Undeveloped and wind-swept, Punta Colonet is expected to become a major port that will be larger than the ports of Los Angeles and Long Beach combined. Its development is being driven by the inability of those facilities to handle the volume of container ship traffic coming from the Far East.

The project includes construction of a rail line from Colonet to the U.S.-Mexico border to move containers into America's heartland.

Operations are expected to begin by 2011, the year that Los Angeles and Long Beach are expected to reach their saturation point.

The port is to be developed about five miles west of Colonet, a town of about 2,500 people on the Trans-Peninsular Highway. Most members of the communal farm groups, which number between 30 and 80 individuals, live in the town. Many of the residents are former migrant farm workers from southern Mexico.

“It's going to be something very good,” Martín Pérez Mendoza, Ejido 27 de Enero's leader, said of the port development. “It's going to completely change our lifestyle – for the better we hope.

“It will create more work and more schools. There's work now, but there will be other work with better wages.”

A competition for developers and operators of the project has been delayed indefinitely by a dispute involving a claim to mineral rights at the Punta Colonet site and by the presidential election dispute.

Federal officials have not provided details on how the bidding competition will be structured.

“We hope that now that the election has been solved that things will start moving,” said Enrique Lara, head of Ejido Emilio López Zamora and Jesús Lara's brother.

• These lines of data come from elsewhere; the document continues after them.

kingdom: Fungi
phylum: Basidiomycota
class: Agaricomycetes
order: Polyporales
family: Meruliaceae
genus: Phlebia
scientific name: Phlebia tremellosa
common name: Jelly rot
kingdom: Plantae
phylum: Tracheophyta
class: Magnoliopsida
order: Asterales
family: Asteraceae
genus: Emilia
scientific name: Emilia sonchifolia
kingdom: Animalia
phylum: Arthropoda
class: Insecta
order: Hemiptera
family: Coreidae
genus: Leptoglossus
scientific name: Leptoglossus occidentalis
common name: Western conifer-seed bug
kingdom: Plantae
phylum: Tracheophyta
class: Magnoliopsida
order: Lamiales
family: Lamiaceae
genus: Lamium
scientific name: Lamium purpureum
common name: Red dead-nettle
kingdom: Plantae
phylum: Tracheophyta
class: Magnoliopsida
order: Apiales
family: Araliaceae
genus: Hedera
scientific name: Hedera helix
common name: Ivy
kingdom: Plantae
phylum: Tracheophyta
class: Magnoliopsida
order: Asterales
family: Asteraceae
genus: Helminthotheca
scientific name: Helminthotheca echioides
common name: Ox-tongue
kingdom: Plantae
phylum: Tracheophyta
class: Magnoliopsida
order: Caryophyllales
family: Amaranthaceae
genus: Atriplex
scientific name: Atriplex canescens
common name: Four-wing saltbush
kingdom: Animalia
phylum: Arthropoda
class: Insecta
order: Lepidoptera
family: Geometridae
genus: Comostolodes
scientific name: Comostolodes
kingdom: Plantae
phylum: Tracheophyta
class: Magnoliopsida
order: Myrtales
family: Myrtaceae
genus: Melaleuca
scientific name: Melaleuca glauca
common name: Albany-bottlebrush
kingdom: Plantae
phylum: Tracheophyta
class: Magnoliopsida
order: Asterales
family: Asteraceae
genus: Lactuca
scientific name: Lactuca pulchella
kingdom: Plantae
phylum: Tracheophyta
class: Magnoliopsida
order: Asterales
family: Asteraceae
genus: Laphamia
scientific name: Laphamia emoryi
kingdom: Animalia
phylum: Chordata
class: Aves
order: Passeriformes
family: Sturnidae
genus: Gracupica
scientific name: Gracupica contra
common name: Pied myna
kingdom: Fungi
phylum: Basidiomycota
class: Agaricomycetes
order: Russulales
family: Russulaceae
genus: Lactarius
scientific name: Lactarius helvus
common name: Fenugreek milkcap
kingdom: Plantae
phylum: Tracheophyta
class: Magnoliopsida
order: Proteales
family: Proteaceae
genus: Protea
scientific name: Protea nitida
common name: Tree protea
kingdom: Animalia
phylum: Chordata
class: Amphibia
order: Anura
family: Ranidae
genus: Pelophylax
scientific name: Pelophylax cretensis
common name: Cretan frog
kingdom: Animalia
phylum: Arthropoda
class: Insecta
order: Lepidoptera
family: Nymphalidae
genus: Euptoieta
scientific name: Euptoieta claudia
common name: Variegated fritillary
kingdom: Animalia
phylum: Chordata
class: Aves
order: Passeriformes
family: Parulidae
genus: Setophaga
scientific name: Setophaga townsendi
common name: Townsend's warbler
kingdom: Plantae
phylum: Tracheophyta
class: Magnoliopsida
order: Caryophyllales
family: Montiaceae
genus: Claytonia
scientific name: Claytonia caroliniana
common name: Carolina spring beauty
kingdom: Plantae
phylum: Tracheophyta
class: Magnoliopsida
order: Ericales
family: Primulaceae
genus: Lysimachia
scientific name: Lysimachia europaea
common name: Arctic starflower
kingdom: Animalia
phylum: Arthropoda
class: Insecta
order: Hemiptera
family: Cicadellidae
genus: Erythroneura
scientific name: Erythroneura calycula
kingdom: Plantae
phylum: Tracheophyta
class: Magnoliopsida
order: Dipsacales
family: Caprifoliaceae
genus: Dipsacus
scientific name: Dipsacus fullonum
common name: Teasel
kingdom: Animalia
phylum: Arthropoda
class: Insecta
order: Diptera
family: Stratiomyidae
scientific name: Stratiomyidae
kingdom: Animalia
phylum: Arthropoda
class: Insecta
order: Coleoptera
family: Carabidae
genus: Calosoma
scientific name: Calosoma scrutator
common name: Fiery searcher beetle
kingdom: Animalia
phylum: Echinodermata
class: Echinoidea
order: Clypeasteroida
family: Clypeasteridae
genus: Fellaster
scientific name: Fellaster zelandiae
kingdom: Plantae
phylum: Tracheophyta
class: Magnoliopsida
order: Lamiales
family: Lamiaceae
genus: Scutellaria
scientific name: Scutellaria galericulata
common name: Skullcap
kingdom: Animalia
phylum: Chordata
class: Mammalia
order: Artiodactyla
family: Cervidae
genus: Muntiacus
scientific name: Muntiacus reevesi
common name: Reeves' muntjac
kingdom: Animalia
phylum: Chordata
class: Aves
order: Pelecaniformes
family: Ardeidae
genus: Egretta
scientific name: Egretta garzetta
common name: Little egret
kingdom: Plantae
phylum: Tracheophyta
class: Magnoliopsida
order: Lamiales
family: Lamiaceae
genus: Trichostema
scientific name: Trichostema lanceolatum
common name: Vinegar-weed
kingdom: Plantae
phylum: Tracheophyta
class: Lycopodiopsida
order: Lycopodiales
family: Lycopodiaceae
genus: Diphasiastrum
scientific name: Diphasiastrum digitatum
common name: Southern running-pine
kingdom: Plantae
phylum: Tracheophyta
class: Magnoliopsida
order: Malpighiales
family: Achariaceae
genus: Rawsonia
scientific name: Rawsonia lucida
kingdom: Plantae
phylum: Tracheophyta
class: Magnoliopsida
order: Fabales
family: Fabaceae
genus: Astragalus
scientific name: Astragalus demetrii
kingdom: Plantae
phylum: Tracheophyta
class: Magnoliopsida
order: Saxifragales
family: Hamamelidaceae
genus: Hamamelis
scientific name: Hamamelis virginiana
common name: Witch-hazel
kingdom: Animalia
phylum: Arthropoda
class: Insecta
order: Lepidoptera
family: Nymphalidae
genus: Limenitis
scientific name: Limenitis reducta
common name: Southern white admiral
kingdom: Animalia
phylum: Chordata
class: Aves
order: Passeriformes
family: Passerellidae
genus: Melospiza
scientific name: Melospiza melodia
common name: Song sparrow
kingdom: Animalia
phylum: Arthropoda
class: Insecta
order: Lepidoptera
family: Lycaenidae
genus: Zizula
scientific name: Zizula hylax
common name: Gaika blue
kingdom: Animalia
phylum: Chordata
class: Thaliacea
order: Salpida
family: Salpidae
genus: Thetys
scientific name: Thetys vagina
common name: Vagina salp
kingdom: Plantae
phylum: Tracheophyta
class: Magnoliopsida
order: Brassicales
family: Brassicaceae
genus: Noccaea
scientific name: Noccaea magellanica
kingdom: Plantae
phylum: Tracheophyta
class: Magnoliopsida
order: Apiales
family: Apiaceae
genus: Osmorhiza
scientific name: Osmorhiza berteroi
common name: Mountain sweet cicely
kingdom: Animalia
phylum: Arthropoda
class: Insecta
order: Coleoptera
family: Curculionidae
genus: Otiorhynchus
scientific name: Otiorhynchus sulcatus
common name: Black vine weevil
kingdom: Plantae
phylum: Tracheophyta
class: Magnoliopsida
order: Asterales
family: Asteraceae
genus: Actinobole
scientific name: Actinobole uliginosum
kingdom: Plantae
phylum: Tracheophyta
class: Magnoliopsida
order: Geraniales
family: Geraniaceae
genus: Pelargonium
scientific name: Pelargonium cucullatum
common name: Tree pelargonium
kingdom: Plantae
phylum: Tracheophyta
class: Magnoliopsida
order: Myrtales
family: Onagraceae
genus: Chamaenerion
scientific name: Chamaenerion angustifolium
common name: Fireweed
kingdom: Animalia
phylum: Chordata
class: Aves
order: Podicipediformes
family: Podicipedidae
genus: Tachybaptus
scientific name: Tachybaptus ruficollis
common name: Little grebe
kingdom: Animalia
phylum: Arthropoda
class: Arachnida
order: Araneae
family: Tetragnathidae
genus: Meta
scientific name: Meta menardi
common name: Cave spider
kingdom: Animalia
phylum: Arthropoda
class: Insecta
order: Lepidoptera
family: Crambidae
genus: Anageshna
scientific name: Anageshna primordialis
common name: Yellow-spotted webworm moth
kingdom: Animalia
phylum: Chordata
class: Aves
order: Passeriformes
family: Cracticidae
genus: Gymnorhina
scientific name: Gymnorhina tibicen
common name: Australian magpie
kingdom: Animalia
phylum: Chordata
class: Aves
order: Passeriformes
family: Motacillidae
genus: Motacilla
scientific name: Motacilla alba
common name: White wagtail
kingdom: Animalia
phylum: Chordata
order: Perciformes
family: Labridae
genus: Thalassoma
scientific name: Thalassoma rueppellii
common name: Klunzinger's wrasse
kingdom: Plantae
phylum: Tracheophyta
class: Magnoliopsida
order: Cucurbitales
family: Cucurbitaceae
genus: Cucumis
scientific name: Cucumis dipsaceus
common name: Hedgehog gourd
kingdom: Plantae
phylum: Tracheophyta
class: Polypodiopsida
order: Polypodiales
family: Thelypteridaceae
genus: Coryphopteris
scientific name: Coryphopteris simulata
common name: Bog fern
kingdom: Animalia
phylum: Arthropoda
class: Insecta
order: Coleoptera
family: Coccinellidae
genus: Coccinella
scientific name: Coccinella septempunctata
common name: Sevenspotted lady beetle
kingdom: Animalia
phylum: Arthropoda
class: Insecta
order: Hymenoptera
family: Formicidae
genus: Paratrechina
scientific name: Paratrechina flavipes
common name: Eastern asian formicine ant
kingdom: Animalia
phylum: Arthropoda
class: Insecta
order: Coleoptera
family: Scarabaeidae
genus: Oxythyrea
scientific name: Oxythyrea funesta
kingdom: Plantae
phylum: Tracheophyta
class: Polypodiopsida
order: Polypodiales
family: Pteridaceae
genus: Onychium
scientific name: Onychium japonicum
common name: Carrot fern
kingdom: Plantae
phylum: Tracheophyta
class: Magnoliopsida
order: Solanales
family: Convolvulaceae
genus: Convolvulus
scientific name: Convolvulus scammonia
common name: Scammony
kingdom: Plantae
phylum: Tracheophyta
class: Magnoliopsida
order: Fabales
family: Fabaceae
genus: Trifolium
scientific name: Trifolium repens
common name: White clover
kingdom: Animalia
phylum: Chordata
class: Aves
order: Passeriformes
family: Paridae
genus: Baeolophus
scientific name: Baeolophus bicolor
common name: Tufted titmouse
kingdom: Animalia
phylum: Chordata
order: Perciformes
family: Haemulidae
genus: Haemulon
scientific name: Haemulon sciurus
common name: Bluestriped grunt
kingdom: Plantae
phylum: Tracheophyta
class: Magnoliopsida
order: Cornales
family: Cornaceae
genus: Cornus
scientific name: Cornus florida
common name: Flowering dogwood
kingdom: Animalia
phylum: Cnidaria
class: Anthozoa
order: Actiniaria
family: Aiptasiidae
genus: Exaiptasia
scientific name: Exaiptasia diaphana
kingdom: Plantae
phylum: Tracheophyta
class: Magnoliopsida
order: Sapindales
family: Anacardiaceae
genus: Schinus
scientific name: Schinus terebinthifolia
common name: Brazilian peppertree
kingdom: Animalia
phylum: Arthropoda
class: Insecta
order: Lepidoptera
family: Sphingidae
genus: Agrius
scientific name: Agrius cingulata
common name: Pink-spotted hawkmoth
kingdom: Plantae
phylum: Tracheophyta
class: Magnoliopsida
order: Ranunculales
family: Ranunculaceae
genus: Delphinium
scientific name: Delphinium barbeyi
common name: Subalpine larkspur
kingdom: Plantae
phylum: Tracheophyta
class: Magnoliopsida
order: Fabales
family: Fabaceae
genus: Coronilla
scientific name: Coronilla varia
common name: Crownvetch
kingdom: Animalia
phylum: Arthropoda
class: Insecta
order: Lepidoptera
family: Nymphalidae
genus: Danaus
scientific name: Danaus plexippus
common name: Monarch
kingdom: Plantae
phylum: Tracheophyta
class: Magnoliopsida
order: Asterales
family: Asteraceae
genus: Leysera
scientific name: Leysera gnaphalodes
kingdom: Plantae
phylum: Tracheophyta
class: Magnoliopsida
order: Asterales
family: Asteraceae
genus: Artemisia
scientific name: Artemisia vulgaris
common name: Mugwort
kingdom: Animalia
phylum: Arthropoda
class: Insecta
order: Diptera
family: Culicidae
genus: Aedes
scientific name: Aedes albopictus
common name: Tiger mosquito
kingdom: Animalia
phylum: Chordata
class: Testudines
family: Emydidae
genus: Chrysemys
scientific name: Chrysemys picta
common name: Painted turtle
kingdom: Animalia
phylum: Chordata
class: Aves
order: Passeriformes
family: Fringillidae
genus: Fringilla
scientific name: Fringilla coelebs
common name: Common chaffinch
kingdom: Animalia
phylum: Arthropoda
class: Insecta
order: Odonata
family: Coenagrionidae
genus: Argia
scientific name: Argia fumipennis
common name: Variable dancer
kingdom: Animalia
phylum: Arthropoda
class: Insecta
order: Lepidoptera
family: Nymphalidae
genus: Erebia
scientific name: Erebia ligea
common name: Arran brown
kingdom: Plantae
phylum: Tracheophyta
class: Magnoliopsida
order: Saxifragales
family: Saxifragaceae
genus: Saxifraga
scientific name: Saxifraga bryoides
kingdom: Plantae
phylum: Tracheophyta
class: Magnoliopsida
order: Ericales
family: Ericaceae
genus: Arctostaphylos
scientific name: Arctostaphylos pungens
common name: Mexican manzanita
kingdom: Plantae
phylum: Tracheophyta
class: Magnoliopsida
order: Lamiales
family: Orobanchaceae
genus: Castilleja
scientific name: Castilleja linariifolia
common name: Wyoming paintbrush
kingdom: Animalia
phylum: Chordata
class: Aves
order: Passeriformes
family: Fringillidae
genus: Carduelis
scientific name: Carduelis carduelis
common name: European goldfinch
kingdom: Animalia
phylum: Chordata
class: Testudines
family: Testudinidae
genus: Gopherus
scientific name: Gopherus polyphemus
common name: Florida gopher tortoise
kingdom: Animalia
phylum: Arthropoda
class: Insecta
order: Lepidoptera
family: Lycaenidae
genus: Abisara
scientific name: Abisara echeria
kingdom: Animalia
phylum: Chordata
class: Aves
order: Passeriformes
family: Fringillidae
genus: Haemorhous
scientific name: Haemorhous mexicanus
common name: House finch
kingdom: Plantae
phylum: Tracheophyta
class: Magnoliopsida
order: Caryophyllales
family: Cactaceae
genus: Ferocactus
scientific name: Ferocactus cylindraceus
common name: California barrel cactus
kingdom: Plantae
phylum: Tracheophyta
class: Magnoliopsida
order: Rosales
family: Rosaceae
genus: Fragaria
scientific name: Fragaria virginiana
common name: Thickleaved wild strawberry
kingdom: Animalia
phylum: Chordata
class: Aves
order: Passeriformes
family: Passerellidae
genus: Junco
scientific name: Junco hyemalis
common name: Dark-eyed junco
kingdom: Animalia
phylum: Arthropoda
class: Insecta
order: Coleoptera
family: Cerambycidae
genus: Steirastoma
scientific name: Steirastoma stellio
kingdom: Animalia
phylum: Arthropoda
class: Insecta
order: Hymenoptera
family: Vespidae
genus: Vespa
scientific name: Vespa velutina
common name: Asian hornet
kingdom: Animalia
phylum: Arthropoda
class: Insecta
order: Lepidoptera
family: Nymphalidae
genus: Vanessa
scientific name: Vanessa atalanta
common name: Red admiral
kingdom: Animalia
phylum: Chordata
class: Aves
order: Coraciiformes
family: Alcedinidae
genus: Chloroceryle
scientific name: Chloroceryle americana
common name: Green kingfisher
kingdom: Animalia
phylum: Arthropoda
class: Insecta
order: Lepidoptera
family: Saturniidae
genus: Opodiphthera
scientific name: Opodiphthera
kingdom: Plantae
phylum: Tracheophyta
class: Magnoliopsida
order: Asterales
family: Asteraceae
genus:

News of the development set off a frenzy for ejido land that will be needed for the port. Two of the groups have sold a portion of their property – one parcel to Ruffo and another to a representative of Hutchison Port Holdings.

No property has changed hands since those sales, the ejido leaders said, even though they've received numerous offers and indications of interest.

“We want to be part of the development,” Pineda said. “We don't want them to eat us up like pieces of cheese.

“Our fear is that they'll leave us out of the project and try to expropriate the land. It's not fair that we've been living on that land a lot of years and trying to make a living for our families, and that one day they'd try to take it.”

Still, they said, they feel they've gained some control by banding together to pursue their interests.

“We're going to make sure they get a fair price for their land,” said Jesús Lara.